What you need to do: Write out again, unchanged, every line from the one containing "right shoulder: (1266, 759, 17)" down to the one containing "right shoulder: (1763, 733, -7)", with both of those lines included.

Information:
--- START ---

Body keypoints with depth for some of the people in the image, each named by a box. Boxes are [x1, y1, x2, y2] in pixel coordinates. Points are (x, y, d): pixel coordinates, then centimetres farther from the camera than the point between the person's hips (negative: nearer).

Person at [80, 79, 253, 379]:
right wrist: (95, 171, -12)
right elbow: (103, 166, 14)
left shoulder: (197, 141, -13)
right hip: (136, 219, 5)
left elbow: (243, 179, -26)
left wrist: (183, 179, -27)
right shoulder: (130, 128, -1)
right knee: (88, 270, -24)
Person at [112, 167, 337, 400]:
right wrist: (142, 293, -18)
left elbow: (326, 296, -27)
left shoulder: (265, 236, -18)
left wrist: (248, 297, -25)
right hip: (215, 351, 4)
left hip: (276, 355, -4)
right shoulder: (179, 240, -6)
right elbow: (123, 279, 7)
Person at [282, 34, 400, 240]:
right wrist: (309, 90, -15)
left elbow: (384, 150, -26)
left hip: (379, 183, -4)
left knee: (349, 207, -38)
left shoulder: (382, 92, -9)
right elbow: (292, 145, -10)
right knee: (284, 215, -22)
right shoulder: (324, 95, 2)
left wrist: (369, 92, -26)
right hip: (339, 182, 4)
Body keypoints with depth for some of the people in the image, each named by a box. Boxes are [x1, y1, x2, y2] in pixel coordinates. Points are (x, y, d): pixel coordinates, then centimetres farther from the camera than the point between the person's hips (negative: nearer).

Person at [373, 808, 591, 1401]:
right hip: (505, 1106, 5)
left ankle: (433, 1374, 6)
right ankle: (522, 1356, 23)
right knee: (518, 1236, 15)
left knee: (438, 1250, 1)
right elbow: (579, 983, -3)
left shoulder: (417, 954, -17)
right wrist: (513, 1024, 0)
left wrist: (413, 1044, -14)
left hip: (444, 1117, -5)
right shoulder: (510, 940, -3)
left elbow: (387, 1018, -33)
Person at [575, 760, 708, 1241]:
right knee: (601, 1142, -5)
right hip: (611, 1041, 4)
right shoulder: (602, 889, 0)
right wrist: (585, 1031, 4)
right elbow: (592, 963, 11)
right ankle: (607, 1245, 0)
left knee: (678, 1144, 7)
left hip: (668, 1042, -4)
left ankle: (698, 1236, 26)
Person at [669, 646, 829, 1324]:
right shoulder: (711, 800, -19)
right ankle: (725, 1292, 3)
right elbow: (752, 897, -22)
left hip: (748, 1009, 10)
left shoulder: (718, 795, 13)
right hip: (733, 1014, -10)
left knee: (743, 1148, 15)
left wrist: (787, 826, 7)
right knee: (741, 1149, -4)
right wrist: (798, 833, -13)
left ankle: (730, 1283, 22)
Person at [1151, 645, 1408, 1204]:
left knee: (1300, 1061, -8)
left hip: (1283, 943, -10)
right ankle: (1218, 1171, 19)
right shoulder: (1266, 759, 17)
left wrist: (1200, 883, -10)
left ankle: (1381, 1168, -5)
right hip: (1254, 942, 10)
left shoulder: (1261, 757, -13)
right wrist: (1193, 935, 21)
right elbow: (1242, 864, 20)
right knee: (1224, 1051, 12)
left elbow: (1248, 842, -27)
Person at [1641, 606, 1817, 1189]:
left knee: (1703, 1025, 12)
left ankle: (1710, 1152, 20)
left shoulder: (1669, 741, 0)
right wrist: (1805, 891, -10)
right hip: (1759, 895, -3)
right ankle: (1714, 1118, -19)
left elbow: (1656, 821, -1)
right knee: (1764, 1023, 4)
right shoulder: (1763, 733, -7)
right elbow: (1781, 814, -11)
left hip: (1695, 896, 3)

--- END ---

Solution for this task:
right shoulder: (1266, 759, 17)
left wrist: (1200, 883, -10)
left ankle: (1381, 1168, -5)
right hip: (1254, 942, 10)
left shoulder: (1261, 757, -13)
right wrist: (1193, 935, 21)
right elbow: (1242, 864, 20)
right knee: (1224, 1051, 12)
left elbow: (1248, 842, -27)
Person at [1641, 606, 1817, 1189]:
left knee: (1703, 1025, 12)
left ankle: (1710, 1152, 20)
left shoulder: (1669, 741, 0)
right wrist: (1805, 891, -10)
right hip: (1759, 895, -3)
right ankle: (1714, 1118, -19)
left elbow: (1656, 821, -1)
right knee: (1764, 1023, 4)
right shoulder: (1763, 733, -7)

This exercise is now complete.